Political assassinations began in earnest about a year afterwards with the so-called Night of the Long Knives. The mass liquidation of various groups of alleged undesirables was to follow.


If the attempt to overturn democracy on January 6, 2021 had been successful, the regime that supplanted it would have been fascist. Totalitarianism (dictatorship) that leaves capitalism intact is fascism; totalitarianism that demolishes capitalism as part of its agenda, is usually referred to as Stalinism.


History has shown that both fascism and Stalinism precipitate mass homicide on a colossal scale. Stalin was responsible for about 9,000,000 deaths; Adolf Hitler for about 11,000,000, and Mao Zedong for about 40,000,000. (Generally accepted figures for non-combatant domestic fatalities under the regimes cited).

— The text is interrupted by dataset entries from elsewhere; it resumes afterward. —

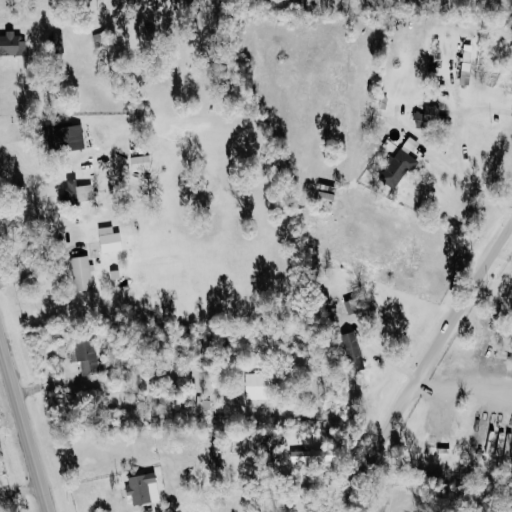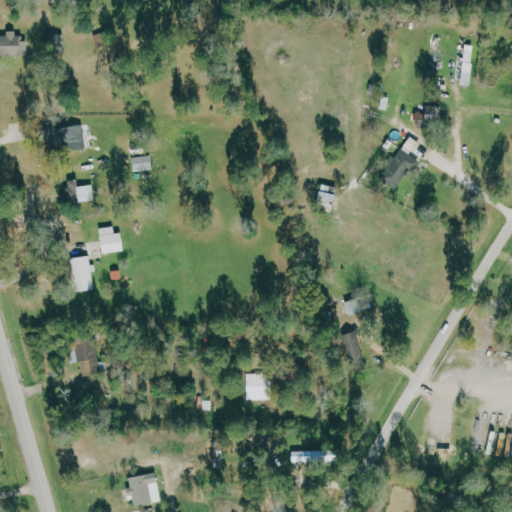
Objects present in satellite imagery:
building: (60, 44)
building: (13, 45)
building: (470, 65)
building: (436, 116)
road: (17, 135)
building: (72, 138)
building: (140, 151)
building: (145, 164)
building: (405, 164)
road: (469, 184)
building: (82, 193)
building: (331, 198)
building: (114, 241)
building: (114, 241)
building: (85, 275)
building: (357, 308)
building: (87, 356)
road: (427, 370)
building: (262, 387)
road: (464, 389)
road: (25, 424)
building: (440, 449)
building: (148, 488)
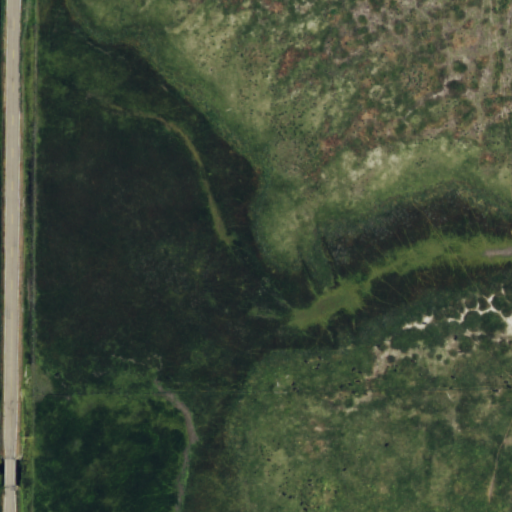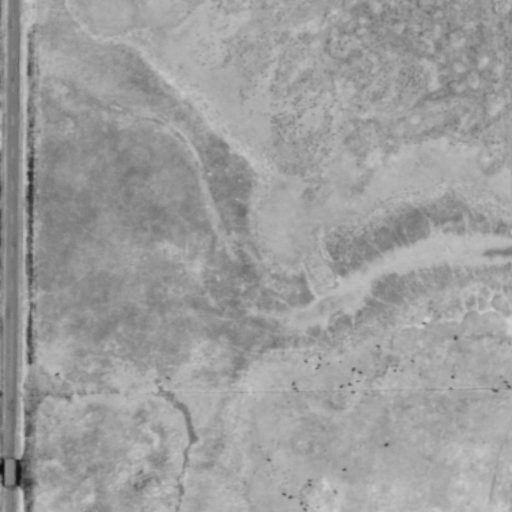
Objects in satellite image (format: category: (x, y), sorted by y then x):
road: (7, 256)
crop: (256, 256)
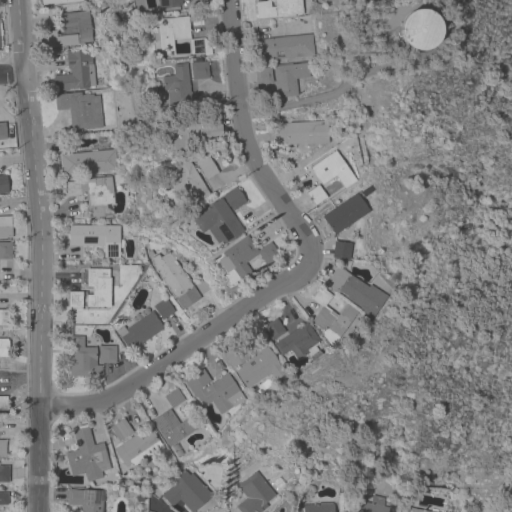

This correlation between totalitarianism and wholesale homicide is probably the by-product of two principal sociological phenomena.


Firstly, the totalitarian regimes cited above were illegal, at least according to the criteria of the constitutional governments that preceded them. Thus the introduction of these regimes eliminated established legality as a behavioral prerequisite for government.


Secondly, the regimes in question were installed and fostered by ideologues who gave higher priority to their political belief systems than to the rights of individual citizens.


This combination, of lawlessness with the subordination of individual wellbeing to ideology, makes human rights, and ultimately human lives, the object of casual devaluation.


So people get killed arbitrarily and in large numbers.


Also characteristic of fascist regimes is the demonization of a selected racial or demographic minority. If the fiction can be promoted that the selected group is to blame for all domestic misfortune, attention is diverted from personal adversity and directed in the form of anger at the scapegoat group. In Germany from 1933 to 1945 the scapegoat group was primarily the Jews. During Donald Trump’s presidency from 2016 to 2020, Hispanic asylum seekers were demonized in a similar fashion.


Throughout the course of World War II, the aims of the Nazi regime in Germany were frustrated and eventually thwarted. Faced with ever more probable failure, the collective psyche of the ruling faction, already brutish, became progressively more vicious and authoritarian.


Eventually it was not only the target demographic that was persecuted. Any German citizen perceived as being less than unequivocally loyal to the regime was also targeted. Thus incidents like the execution by guillotine of Sophie Scholl, a 21 year old dissident student, along with her brother, and the friend who had written some of the pamphlets, became commonplace.


So the citizens of Germany, who allowed their constitutional government to be usurped by populist ideologues, eventually became the victims of their own disregard for constitutional law and everyday human dignity.


In Germany between World Wars I and II, the desperation of the populace can be understood to some extent. The German economy was in ruins and poverty was rife; an ineffectual democratic socialist government had contributed to the overall socio-political malaise because of its ineptitude. That disastrous state is not duplicated in the USA today. The economy is buoyant and while high wage manufacturing jobs have widely been replaced by service jobs which offer more modest incomes, relatively few people are in great distress. Certainly there is nothing with regard to modern American life which could be improved by replacing the present representative government with an oligarchical dictatorship, especially when one considers what horrors have been shown to accompany the usurpation of constitutional government by extremist insurgency.